Beachley

Extract from Kelly's Directory of Gloucestershire, 1923.
Transcribed by Rosemary Lockie, © Copyright 2012

BEACHLEY is a hamlet and ecclesiastical parish formed August 23, 1850, from the parish of Tidenham, on the extreme point of the peninsula formed by the rivers Severn and Wye, 3½ miles south from Tidenham station on the Wye Valley railway, and 4 miles from Chepstow station on the South Wales section of the Great Western railway, and 10 miles south-west from Lydney, in the Forest of Dean division of the county, Westbury hundred, union and county court district of Chepstow, petty sessional division of Lydney, rural deanery of South Forest, archdeaconry and diocese of Gloucester.

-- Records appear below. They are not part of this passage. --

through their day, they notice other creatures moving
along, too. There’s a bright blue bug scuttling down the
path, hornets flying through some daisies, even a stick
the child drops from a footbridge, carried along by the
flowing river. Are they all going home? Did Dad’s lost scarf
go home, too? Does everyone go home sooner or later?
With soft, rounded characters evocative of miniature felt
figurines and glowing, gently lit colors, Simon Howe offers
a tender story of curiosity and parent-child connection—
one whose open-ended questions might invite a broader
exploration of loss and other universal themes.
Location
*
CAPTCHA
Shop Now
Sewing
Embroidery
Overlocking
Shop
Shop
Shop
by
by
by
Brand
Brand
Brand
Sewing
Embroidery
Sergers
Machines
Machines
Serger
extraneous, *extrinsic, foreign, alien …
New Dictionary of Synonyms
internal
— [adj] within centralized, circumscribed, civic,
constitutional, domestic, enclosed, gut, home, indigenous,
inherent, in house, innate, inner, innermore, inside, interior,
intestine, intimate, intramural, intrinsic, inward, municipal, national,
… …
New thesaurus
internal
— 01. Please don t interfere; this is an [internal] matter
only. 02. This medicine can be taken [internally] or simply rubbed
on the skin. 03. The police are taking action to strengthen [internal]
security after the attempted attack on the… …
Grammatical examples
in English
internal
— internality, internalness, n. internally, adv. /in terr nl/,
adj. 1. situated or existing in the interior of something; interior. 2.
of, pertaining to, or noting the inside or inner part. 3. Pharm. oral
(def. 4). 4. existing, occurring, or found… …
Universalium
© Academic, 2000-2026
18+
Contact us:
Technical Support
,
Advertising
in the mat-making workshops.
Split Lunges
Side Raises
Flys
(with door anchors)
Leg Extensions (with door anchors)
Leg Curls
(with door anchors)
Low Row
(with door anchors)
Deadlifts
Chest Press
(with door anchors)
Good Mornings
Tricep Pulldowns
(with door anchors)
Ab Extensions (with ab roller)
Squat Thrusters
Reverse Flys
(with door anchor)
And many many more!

The church of St. John, erected in 1833, is a plain cruciform edifice of Beachley stone, consisting of chancel, nave, transepts and a western bell-cot containing one bell: there are 120 sittings. The separate register dates only from the year 1836; all earlier entries are included in the registers of Tidenham. The living is a perpetual curacy, net yearly value £112, in the gift of the Bishop of Gloucester, and held since 1914 by the Rev. Reginald Pemberton Steer M.A. of Magdalen College, Oxford, who is also vicar of Tidenham, where he resides.